● Goal of the exercise: The reply should hold nothing except the lines from the one with "nose: (342, 288)" through the end of the entries, duplicated exactly and with no pictures.

● Extracted records:
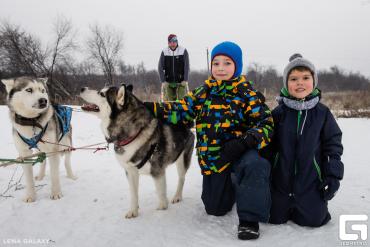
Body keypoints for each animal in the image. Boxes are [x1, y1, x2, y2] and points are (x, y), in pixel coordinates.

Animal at [80, 83, 195, 218]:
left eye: (102, 94)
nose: (82, 88)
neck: (133, 135)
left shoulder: (157, 172)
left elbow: (161, 195)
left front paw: (162, 209)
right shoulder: (131, 172)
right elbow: (133, 194)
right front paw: (133, 211)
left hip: (182, 161)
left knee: (182, 178)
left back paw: (177, 196)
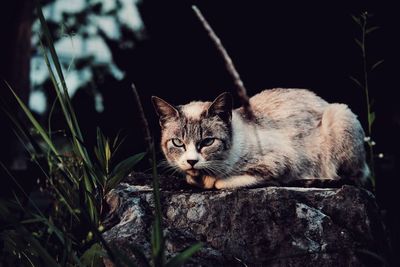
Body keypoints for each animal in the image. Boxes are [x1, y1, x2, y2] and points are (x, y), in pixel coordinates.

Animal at [151, 89, 368, 189]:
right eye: (178, 143)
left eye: (207, 142)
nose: (191, 161)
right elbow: (191, 178)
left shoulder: (281, 162)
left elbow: (221, 183)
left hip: (339, 114)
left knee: (353, 178)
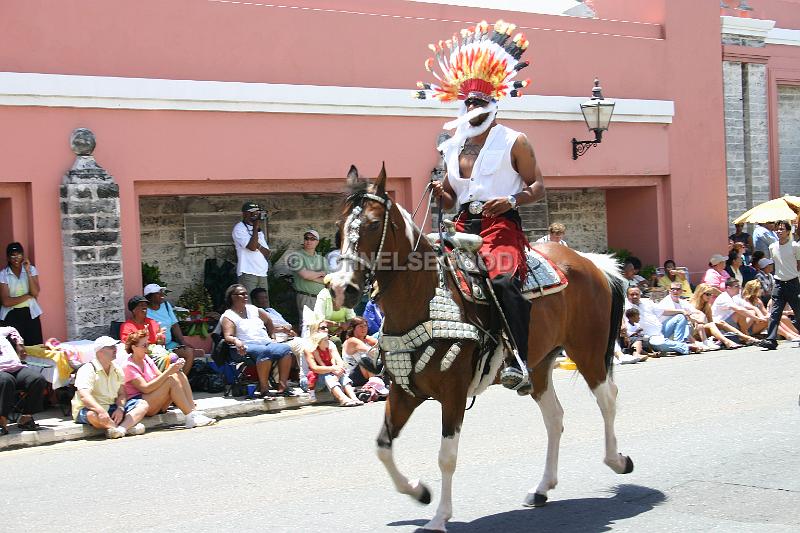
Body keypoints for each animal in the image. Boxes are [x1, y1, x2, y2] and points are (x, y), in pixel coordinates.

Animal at [328, 164, 636, 528]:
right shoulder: (404, 393)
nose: (342, 288)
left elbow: (446, 456)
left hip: (587, 350)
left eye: (374, 224)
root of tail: (590, 262)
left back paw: (617, 460)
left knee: (607, 399)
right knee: (555, 418)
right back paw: (542, 488)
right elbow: (382, 447)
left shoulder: (453, 393)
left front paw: (439, 517)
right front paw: (419, 492)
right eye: (338, 228)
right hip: (539, 364)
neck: (423, 298)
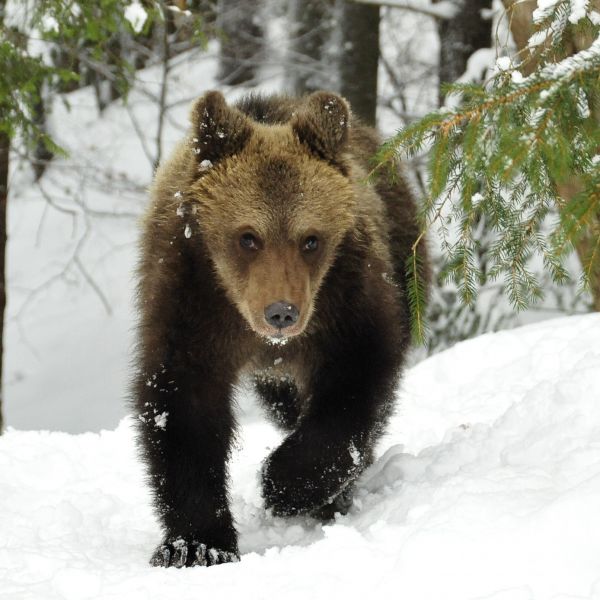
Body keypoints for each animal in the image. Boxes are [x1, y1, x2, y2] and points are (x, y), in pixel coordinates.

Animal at [134, 89, 428, 568]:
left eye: (311, 239)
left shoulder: (346, 302)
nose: (281, 313)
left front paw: (284, 485)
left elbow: (355, 387)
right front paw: (196, 544)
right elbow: (184, 411)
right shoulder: (193, 306)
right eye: (247, 236)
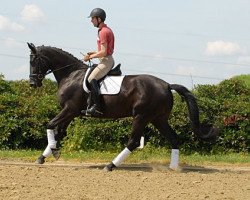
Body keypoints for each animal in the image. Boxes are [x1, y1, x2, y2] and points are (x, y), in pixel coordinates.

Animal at [28, 43, 218, 171]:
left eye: (34, 61)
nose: (32, 84)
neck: (71, 75)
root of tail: (166, 85)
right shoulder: (70, 113)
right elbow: (59, 132)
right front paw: (44, 156)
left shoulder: (70, 109)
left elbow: (51, 125)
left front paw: (53, 150)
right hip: (158, 119)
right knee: (173, 138)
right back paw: (173, 168)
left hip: (142, 116)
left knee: (133, 141)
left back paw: (110, 165)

● Response:
nose: (342, 288)
left elbow: (446, 456)
left hip: (587, 350)
left eye: (374, 224)
root of tail: (590, 262)
left back paw: (617, 460)
left knee: (607, 399)
right knee: (555, 418)
right back paw: (542, 488)
right elbow: (382, 447)
left shoulder: (453, 393)
left front paw: (439, 517)
right front paw: (419, 492)
right eye: (338, 228)
right hip: (539, 364)
neck: (423, 298)
Body keypoints for each animal in the image. Boxes are [x1, y1, x2, y2] and points are (x, y), in pixel coordinates.

Animal at [134, 89, 428, 568]:
left eye: (311, 239)
left shoulder: (346, 302)
nose: (281, 313)
left front paw: (284, 485)
left elbow: (355, 387)
right front paw: (196, 544)
right elbow: (184, 411)
right shoulder: (193, 306)
right eye: (247, 236)
Body keypoints for each animal in the image. Boxes are [x1, y1, x2, y2] and points are (x, y), in pixel coordinates.

Animal at [28, 43, 218, 171]:
left eye: (34, 61)
nose: (32, 84)
neck: (71, 75)
root of tail: (166, 85)
right shoulder: (70, 113)
right elbow: (59, 132)
right front paw: (44, 156)
left shoulder: (70, 109)
left elbow: (51, 125)
left front paw: (53, 150)
right hip: (158, 119)
right knee: (173, 138)
right back paw: (173, 168)
left hip: (142, 116)
left knee: (133, 141)
left back paw: (110, 165)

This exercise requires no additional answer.